La minestra è la biada del contadino
[Nel Reggiano] il colono alquanto agiato, durante la settimana fa uso di pane e minestra, e ogni otto giorni anche di carne e vino schietto, mentre ordinariamente fa uso di vino piccolo o vinello. Nella stagione invernale poi, compresa parte dell’autunno e della primavera, fa grande uso di polenta condita con lardo, burro e formaggio. Il colono meno agiato fa uso quasi tutto l’anno di polenta condita alla meglio, patate, fagioli, e in media può dirsi ch’egli mangia la minestra tre volte la settimana. All’incontro, il povero giornaliero consuma sempre polenta, più spesso senza condimento. Beve spesso acqua pura per bevanda.
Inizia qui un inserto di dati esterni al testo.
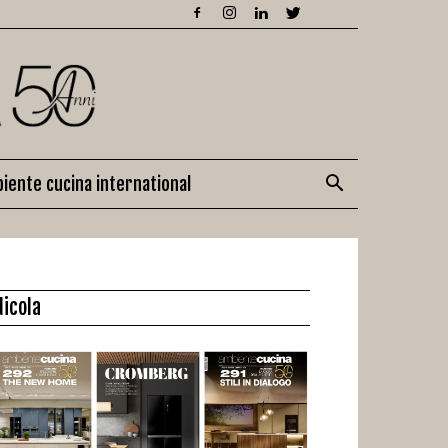
iente cucina international
dicola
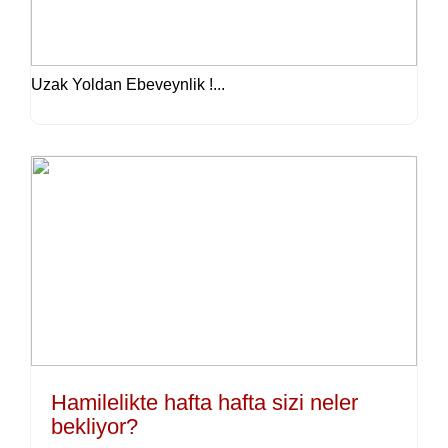
Uzak Yoldan Ebeveynlik !...
Hamilelikte hafta hafta sizi neler
bekliyor?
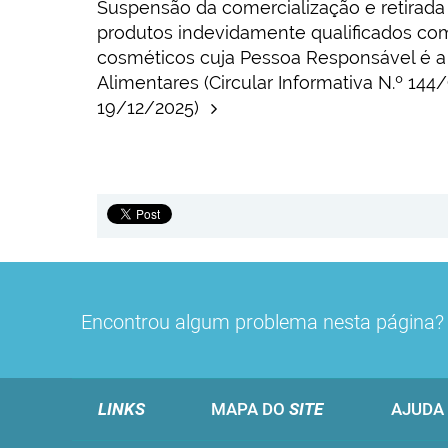
Suspensão da comercialização e retirad
produtos indevidamente qualificados co
cosméticos cuja Pessoa Responsável é a
Alimentares (Circular Informativa N.º 14
19/12/2025)
Encontrou algum problema nesta página
LINKS
MAPA DO
SITE
AJUDA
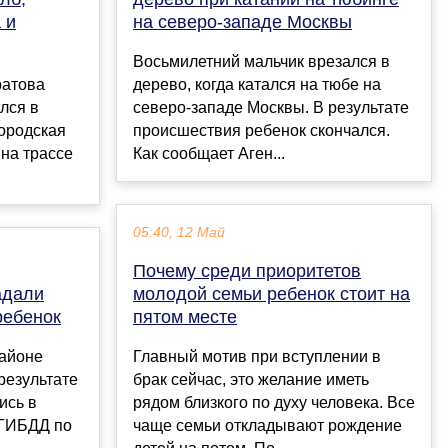
 и
на северо-западе Москвы
Восьмилетний мальчик врезался в
ратова
дерево, когда катался на тюбе на
лся в
северо-западе Москвы. В результате
городская
происшествия ребенок скончался.
 на трассе
Как сообщает Аген...
05:40, 12 Май
Почему среди приоритетов
адали
молодой семьи ребенок стоит на
ребенок
пятом месте
айоне
Главный мотив при вступлении в
результате
брак сейчас, это желание иметь
ись в
рядом близкого по духу человека. Все
 ГИБДД по
чаще семьи откладывают рождение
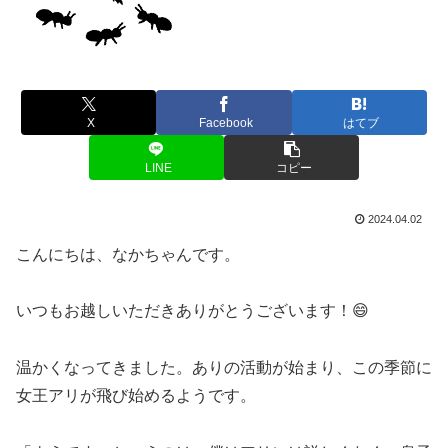
X
Facebook
はてブ
LINE
コピー
2024.04.02
こんにちは、なかちゃんです。
いつもお越しいただきありがとうございます！😄
温かくなってきました。ありの活動が始まり、この季節に
女王アリが飛び始めるようです。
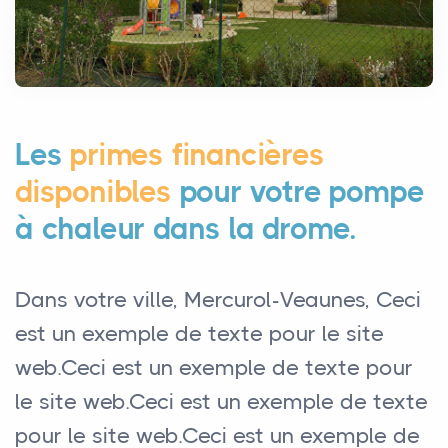
Les
primes financières
disponibles
pour votre pompe
à chaleur dans la drome.
Dans votre ville, Mercurol-Veaunes, Ceci
est un exemple de texte pour le site
web.Ceci est un exemple de texte pour
le site web.Ceci est un exemple de texte
pour le site web.Ceci est un exemple de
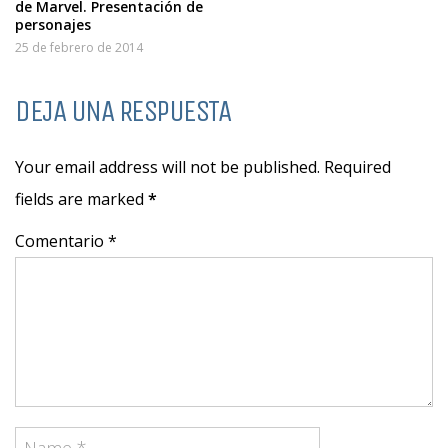
de Marvel. Presentación de
personajes
25 de febrero de 2014
DEJA UNA RESPUESTA
Your email address will not be published. Required
fields are marked
*
Comentario *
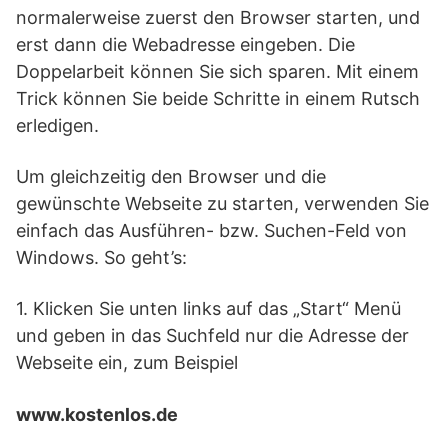
normalerweise zuerst den Browser starten, und
erst dann die Webadresse eingeben. Die
Doppelarbeit können Sie sich sparen. Mit einem
Trick können Sie beide Schritte in einem Rutsch
erledigen.
Um gleichzeitig den Browser und die
gewünschte Webseite zu starten, verwenden Sie
einfach das Ausführen- bzw. Suchen-Feld von
Windows. So geht’s:
1. Klicken Sie unten links auf das „Start“ Menü
und geben in das Suchfeld nur die Adresse der
Webseite ein, zum Beispiel
www.kostenlos.de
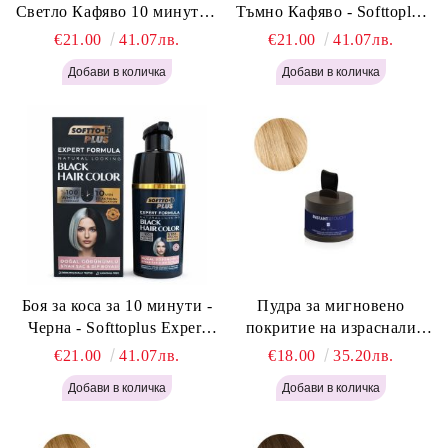
Светло Кафяво 10 минути -
Тъмно Кафяво - Softtoplus
Softtoplus Expert Woman
Expert Woman Dark Brown
€21.00
41.07лв.
€21.00
41.07лв.
Light Brown 400мл
400 мл
Боя за коса за 10 минути -
Пудра за мигновено
Черна - Softtoplus Expert
покритие на израснали
Woman Black 400мл
корени Светло Русо - Labor
€21.00
41.07лв.
€18.00
35.20лв.
Pro Instant Retouch Powder -
Light Blonde H646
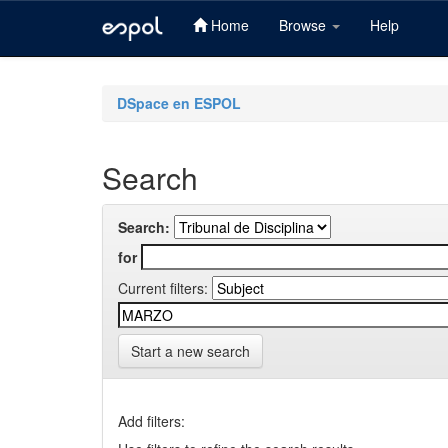
Home
Browse
Help
Skip
navigation
DSpace en ESPOL
Search
Search:
for
Current filters:
Start a new search
Add filters:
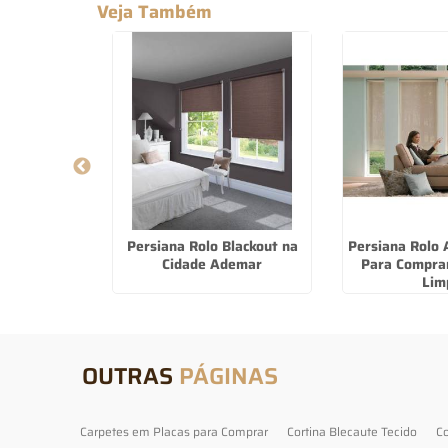
Veja Também
rafloor Piso
Persiana Rolo Blackout na
Persiana Rolo
Mairiporã
Cidade Ademar
Para Compra
Lim
OUTRAS
PÁGINAS
Carpetes em Placas para Comprar
Cortina Blecaute Tecido
Co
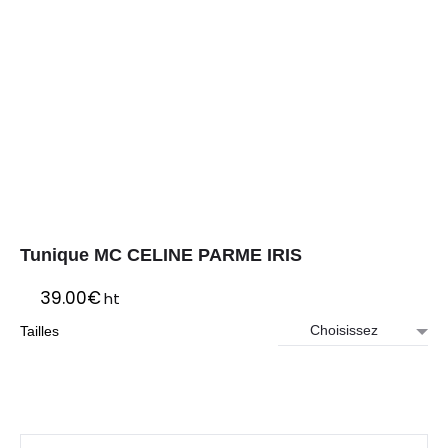
Tunique MC CELINE PARME IRIS
39.00
€
ht
Tailles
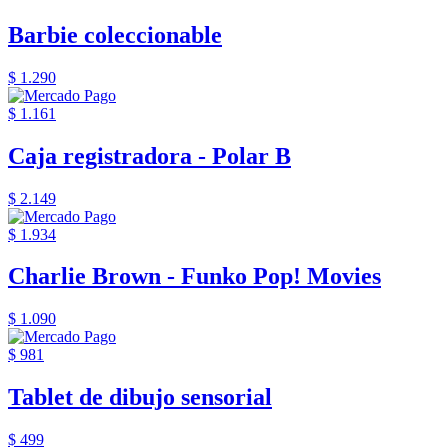
Barbie coleccionable
$ 1.290
$ 1.161
Caja registradora - Polar B
$ 2.149
$ 1.934
Charlie Brown - Funko Pop! Movies
$ 1.090
$ 981
Tablet de dibujo sensorial
$ 499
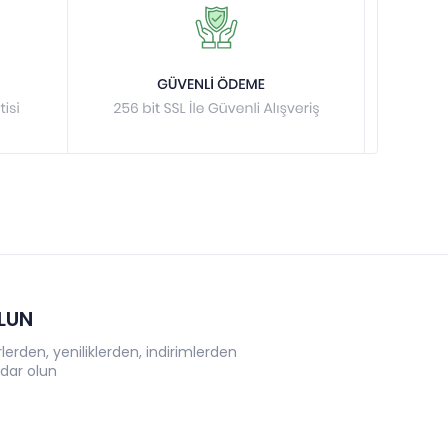
OLUN
erden, yeniliklerden, indirimlerden
dar olun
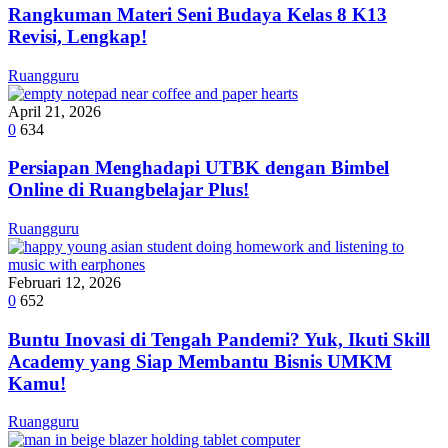
Rangkuman Materi Seni Budaya Kelas 8 K13
Revisi, Lengkap!
Ruangguru
April 21, 2026
0
634
Persiapan Menghadapi UTBK dengan Bimbel
Online di Ruangbelajar Plus!
Ruangguru
Februari 12, 2026
0
652
Buntu Inovasi di Tengah Pandemi? Yuk, Ikuti Skill
Academy yang Siap Membantu Bisnis UMKM
Kamu!
Ruangguru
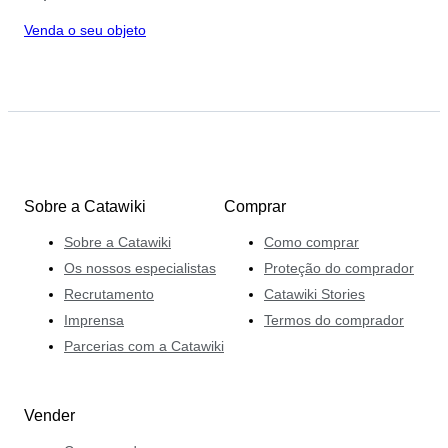
Venda o seu objeto
Sobre a Catawiki
Comprar
Sobre a Catawiki
Como comprar
Os nossos especialistas
Proteção do comprador
Recrutamento
Catawiki Stories
Imprensa
Termos do comprador
Parcerias com a Catawiki
Vender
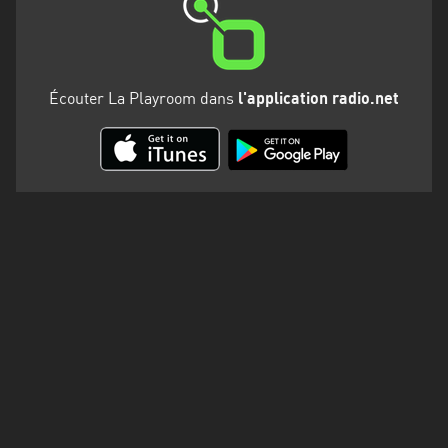
Martinique
Mayotte
Nord-
Écouter La Playroom dans
l'application radio.net
Est
HT
Normandie
Nouvelle-
Aquitaine
Occitanie
Pays
de
la
Loire
Provence-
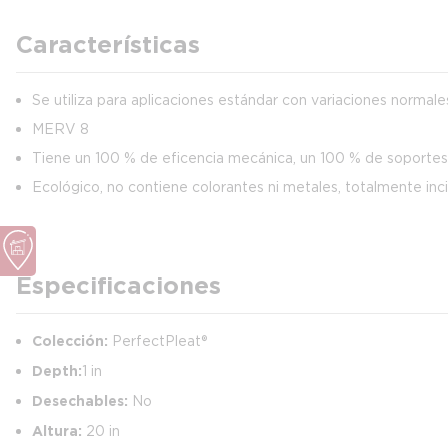
Características
Se utiliza para aplicaciones estándar con variaciones normale
MERV 8
Tiene un 100 % de eficencia mecánica, un 100 % de soportes 
Ecológico, no contiene colorantes ni metales, totalmente inc
Especificaciones
Colección:
PerfectPleat®
Depth:
1 in
Desechables:
No
Altura:
20 in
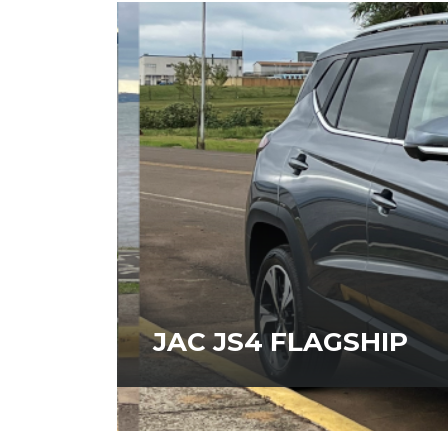
JAC JS4 FLAGSHIP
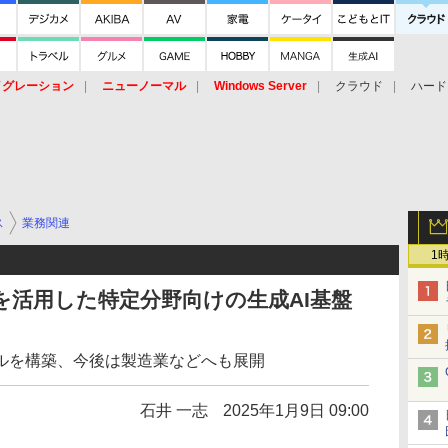
イグレーション
ニューノーマル
Windows Server
クラウド
ハード
トピック
ストレージ（HW）
オープンソース
SaaS
標的型
ント
ス
業務関連
1
製品を活用した特定分野向けの生成AI基盤
ルを構築、今後は製造業などへも展開
石井 一志
2025年1月9日 09:00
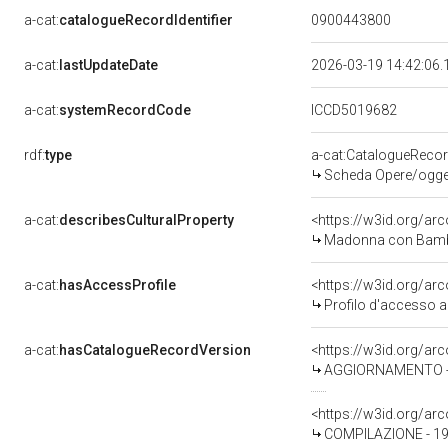
a-cat:
catalogueRecordIdentifier
0900443800
a-cat:
lastUpdateDate
2026-03-19 14:42:06
a-cat:
systemRecordCode
ICCD5019682
rdf:
type
a-cat:CatalogueReco
Scheda Opere/oggett
a-cat:
describesCulturalProperty
<https://w3id.org/ar
Madonna con Bambin
a-cat:
hasAccessProfile
<https://w3id.org/a
Profilo d'accesso a
a-cat:
hasCatalogueRecordVersion
<https://w3id.org/a
AGGIORNAMENTO - 
<https://w3id.org/a
COMPILAZIONE - 199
Inchiesta Agraria, 1881 in La cucina contadina. Storia dell’alimentazione, patrimonio e tradizioni nei musei dell’Emilia-Romagna, 2009
Intorno all’alimentazione bisogna distinguere tra zona e zona, tra epoca ed epoca, tra una condizione e l’altra dei lavoratori della terra. […] Nella pianura alta e bassa il regno della polenta non cessa, ma però si fa meno esclusivo: la minestra di pasta o riso con legumi e il pane si mangiano di frequente, la carne di pollo o di manzo in qualche solennità nutre la famiglia: si beve poco liquore, ma più spesso vino sottile (vinello) e si condisce il mangiare sempre con sale, lardo e spesso con pesce salato e talvolta con burro e latticini. Se consideriamo il nutrimento nelle varie epoche dell’anno, troviamo che in quelle di grandi lavori e nelle quali si raccolgono frutti della terra, è generalmente maggiore, più sano e più sostanzioso: ne’ giorni del raccolto (sono 15 o 20) la minestra non manca mai, si mangiano ova, formaggio, pane in quantità notevole; si beve per lo più vinello. Ma dal Novembre fino a che dura la stagione cattiva, la polenta riprende la sua preponderanza e in alcuni luoghi regna assoluta e tirannica: scemano le fatiche, s’accorciano i giorni, diminuiscono i guadagni.